Read the data and repeat all of it exactly.

-=-=-

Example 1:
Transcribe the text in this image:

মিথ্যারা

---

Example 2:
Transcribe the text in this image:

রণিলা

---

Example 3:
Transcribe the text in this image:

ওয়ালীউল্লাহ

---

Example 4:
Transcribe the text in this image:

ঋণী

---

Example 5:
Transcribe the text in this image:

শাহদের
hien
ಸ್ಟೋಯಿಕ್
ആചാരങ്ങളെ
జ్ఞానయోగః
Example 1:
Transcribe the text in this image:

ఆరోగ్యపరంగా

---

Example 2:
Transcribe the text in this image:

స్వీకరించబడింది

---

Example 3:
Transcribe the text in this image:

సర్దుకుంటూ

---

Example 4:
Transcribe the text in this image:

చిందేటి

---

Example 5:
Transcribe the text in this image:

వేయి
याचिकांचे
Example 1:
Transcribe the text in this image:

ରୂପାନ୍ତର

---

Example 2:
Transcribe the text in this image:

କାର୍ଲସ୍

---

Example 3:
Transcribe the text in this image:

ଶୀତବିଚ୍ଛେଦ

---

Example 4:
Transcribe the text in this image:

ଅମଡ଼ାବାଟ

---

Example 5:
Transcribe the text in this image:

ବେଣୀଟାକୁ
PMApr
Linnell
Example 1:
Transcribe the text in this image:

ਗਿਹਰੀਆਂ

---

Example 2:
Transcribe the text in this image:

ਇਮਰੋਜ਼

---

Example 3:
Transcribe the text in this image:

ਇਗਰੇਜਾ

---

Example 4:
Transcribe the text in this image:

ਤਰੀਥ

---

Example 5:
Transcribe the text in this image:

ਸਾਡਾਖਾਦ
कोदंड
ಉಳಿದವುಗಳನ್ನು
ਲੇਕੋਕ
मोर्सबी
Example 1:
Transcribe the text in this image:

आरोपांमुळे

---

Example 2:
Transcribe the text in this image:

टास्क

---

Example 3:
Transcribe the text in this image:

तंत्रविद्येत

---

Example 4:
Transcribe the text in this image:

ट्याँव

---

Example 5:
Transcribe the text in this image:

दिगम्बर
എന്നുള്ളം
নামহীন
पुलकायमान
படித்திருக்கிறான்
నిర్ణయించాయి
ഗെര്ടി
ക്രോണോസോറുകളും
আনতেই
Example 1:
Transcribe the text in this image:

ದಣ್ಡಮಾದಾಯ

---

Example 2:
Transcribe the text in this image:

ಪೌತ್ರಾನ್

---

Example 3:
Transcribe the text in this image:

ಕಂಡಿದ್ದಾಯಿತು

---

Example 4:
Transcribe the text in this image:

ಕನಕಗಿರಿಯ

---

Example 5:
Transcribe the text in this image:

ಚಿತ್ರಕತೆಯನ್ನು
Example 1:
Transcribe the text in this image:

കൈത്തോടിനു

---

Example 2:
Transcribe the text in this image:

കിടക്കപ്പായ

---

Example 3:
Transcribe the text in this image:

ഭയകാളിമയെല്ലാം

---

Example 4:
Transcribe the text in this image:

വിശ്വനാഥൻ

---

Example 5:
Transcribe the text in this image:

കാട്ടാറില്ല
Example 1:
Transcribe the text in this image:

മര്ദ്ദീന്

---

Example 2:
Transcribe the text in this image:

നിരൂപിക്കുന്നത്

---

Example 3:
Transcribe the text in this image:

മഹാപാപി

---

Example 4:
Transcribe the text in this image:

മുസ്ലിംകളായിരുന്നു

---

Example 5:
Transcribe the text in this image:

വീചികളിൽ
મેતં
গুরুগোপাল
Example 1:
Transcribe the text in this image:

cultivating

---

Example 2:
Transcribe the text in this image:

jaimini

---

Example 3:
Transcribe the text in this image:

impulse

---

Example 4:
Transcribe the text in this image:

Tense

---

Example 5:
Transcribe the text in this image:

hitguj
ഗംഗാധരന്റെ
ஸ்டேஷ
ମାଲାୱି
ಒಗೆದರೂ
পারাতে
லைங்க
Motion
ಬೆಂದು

-=-=-

### Result of this task
Example 1:
Transcribe the text in this image:

মিথ্যারা

---

Example 2:
Transcribe the text in this image:

রণিলা

---

Example 3:
Transcribe the text in this image:

ওয়ালীউল্লাহ

---

Example 4:
Transcribe the text in this image:

ঋণী

---

Example 5:
Transcribe the text in this image:

শাহদের
hien
ಸ್ಟೋಯಿಕ್
ആചാരങ്ങളെ
జ్ఞానయోగః
Example 1:
Transcribe the text in this image:

ఆరోగ్యపరంగా

---

Example 2:
Transcribe the text in this image:

స్వీకరించబడింది

---

Example 3:
Transcribe the text in this image:

సర్దుకుంటూ

---

Example 4:
Transcribe the text in this image:

చిందేటి

---

Example 5:
Transcribe the text in this image:

వేయి
याचिकांचे
Example 1:
Transcribe the text in this image:

ରୂପାନ୍ତର

---

Example 2:
Transcribe the text in this image:

କାର୍ଲସ୍

---

Example 3:
Transcribe the text in this image:

ଶୀତବିଚ୍ଛେଦ

---

Example 4:
Transcribe the text in this image:

ଅମଡ଼ାବାଟ

---

Example 5:
Transcribe the text in this image:

ବେଣୀଟାକୁ
PMApr
Linnell
Example 1:
Transcribe the text in this image:

ਗਿਹਰੀਆਂ

---

Example 2:
Transcribe the text in this image:

ਇਮਰੋਜ਼

---

Example 3:
Transcribe the text in this image:

ਇਗਰੇਜਾ

---

Example 4:
Transcribe the text in this image:

ਤਰੀਥ

---

Example 5:
Transcribe the text in this image:

ਸਾਡਾਖਾਦ
कोदंड
ಉಳಿದವುಗಳನ್ನು
ਲੇਕੋਕ
मोर्सबी
Example 1:
Transcribe the text in this image:

आरोपांमुळे

---

Example 2:
Transcribe the text in this image:

टास्क

---

Example 3:
Transcribe the text in this image:

तंत्रविद्येत

---

Example 4:
Transcribe the text in this image:

ट्याँव

---

Example 5:
Transcribe the text in this image:

दिगम्बर
എന്നുള്ളം
নামহীন
पुलकायमान
படித்திருக்கிறான்
నిర్ణయించాయి
ഗെര്ടി
ക്രോണോസോറുകളും
আনতেই
Example 1:
Transcribe the text in this image:

ದಣ್ಡಮಾದಾಯ

---

Example 2:
Transcribe the text in this image:

ಪೌತ್ರಾನ್

---

Example 3:
Transcribe the text in this image:

ಕಂಡಿದ್ದಾಯಿತು

---

Example 4:
Transcribe the text in this image:

ಕನಕಗಿರಿಯ

---

Example 5:
Transcribe the text in this image:

ಚಿತ್ರಕತೆಯನ್ನು
Example 1:
Transcribe the text in this image:

കൈത്തോടിനു

---

Example 2:
Transcribe the text in this image:

കിടക്കപ്പായ

---

Example 3:
Transcribe the text in this image:

ഭയകാളിമയെല്ലാം

---

Example 4:
Transcribe the text in this image:

വിശ്വനാഥൻ

---

Example 5:
Transcribe the text in this image:

കാട്ടാറില്ല
Example 1:
Transcribe the text in this image:

മര്ദ്ദീന്

---

Example 2:
Transcribe the text in this image:

നിരൂപിക്കുന്നത്

---

Example 3:
Transcribe the text in this image:

മഹാപാപി

---

Example 4:
Transcribe the text in this image:

മുസ്ലിംകളായിരുന്നു

---

Example 5:
Transcribe the text in this image:

വീചികളിൽ
મેતં
গুরুগোপাল
Example 1:
Transcribe the text in this image:

cultivating

---

Example 2:
Transcribe the text in this image:

jaimini

---

Example 3:
Transcribe the text in this image:

impulse

---

Example 4:
Transcribe the text in this image:

Tense

---

Example 5:
Transcribe the text in this image:

hitguj
ഗംഗാധരന്റെ
ஸ்டேஷ
ମାଲାୱି
ಒಗೆದರೂ
পারাতে
லைங்க
Motion
ಬೆಂದು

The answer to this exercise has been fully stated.